21 September 2013

Tanzania: Let the New Constitution Process Flow Uninterrupted

I THINK I am now beginning to understand the Kiswahili saying: "Mjenga Nchi ni Mwananchi na Mvunja Nchi ni Mwananchi," which in essence means it is the citizen who makes (read develop and protect or defend) his or her country and it is the same citizen who can destroy or break it up.

I am referring to the current national debate on putting together a new Constitution, which, instead of galvanising the citizens into a focused nation for a comprehensive constitution that would solidify the Union, it is threatening to tear the nation into smaller units to the glee of those who have been waiting for such a chance to move in smoothly.

The logic that in unity there is strength seems to have lost meaning to most of us. What surprises me is that I had thought those who were advocating for the break up of the Union, I mean those gunning for a three-tier government had a selfish agenda of creating an environment for the likelihood of acquiring some position that would guarantee personal wealth aggrandisement.

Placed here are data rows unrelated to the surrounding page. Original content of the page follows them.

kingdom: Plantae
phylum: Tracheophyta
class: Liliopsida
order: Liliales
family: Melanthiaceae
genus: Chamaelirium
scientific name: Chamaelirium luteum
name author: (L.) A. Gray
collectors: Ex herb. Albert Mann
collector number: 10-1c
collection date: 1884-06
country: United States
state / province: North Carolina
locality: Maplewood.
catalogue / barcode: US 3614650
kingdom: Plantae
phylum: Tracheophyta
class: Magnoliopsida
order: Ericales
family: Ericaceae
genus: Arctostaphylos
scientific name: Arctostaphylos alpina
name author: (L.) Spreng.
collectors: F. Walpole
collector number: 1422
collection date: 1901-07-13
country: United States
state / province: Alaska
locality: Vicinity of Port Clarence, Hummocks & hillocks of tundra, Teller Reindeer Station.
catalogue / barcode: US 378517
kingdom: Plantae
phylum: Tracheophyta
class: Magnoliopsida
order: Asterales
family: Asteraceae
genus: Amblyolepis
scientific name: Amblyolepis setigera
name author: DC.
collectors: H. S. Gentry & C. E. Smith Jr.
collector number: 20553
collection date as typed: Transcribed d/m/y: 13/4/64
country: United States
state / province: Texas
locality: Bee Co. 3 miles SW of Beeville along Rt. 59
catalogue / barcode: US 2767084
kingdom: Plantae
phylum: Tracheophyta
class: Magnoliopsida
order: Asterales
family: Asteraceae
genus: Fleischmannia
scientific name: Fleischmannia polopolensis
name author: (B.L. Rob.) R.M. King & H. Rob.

This motive, according to my understanding is therein large part and I have said this before. But what I cannot comprehend is how will the church benefit from a three-tier government? Why would the church want to break up the Union this way? I am talking about the Anglican Church in Dar es Salaam which is rallying its congregation to vote for a three government system.

I am saying this because whether we like it or not and whatever reason we give for advocating for a three government system the arrangement will certainly break up the Union. I can bet the great hearts of all those who want a three tier government (except for those are simply blowing with the wind) know that what they are crying for is break up of the Union. But in their gluttonous and selfish hearts they do not want to admit it.

Yes, it has come to this? In perspective, the cry for a new constitution began a long time ago, as it were, especially after the reintroduction of multiparty democracy in the country.

To be specific, it was some of the leaders of the opposition parties who thought, wrongly or rightly (I'm not sure they did any research, there is no proof of that anyway), that thy were losing in the general elections because the Constitution favoured Chama Cha Mapinduzi (CCM) but gave little chance for them to assume the reigns of the country, who strongly advocated for a new constitution.

At one point, they almost boycotted the general elections demanding the institution of a new constitution first before taking part in the elections. Some of them even rubbished the argument that the process of putting in place a new constitution needed time.

You would remember that one of them, Willbrod Slaa, if I may be allowed to name names, told Tanzanians during his campaign rallies that he could come up with a new constitution in less than one hundred days. The situation on the ground tells us that he could not have been serious at all.

Is it not ironic that the same people, who demanded a new constitution now, should be seen to be working towards delaying the process to achieving that cherished goal of a new basic law of the land by bringing forth unnecessary impediments?

The case in point is the apparent determination by groups of people to derail this noble process with flimsy reasons as demonstrated in the just ended Parliamentary unprecedented shame when the so called honourable MPs decided to throw civilisation to the wind to engage in fist fighting like uncultured street hooligans simply because they differed in opinion. That was the highest order of an undemocratic indiscipline in the august House.

The National Assembly met in Dodoma to discuss an amendment to the constitution passed by the same National Assembly that would guide the process to the establishment of the New Constitution. What happened in that august House does not need repeating. Only that it was shockingly shameful.

Now, they want President Jakaya Kikwete to intervene in the constitution-making process by not signing the passed Bill. The reason they give is that people from Zanzibar were not consulted to give their views on the amendment bill and that was why the Opposition Members of Parliament protested against the tabling of the Constitutional Review (Amendment) Bill, 2013.

Again, I go along with those who are surprised with Chadema's sudden love affair with CUF or rather, with the people of Zanzibar at that. I may fathom one or two reasons; one is that Chadema need a partner in their attempt at derailing the process considering that a good number of people in the isles would want the Union to break up yesterday for their own selfish reason.

Two, the party (Chadema) want to have a foothold in Zanzibar, hence the apparent love for the Zanzibaris. To me, it seems the opposition, particularly Chadema, are not happy with the good pace of the process towards attaining a Constitution before the next general elections come 2015.

For one thing they will have to look somewhere else reasons of their loss because the new Constitution they wanted would be in place. So now they are looking for the tiniest loophole to delay the new Constitution.

As for the three-tier government structure which, I will give myself the liberty to repeat many times over, will mean killing the Union, let those in favour remember Mwalimu's warning against the break up of the union. Let us be warned.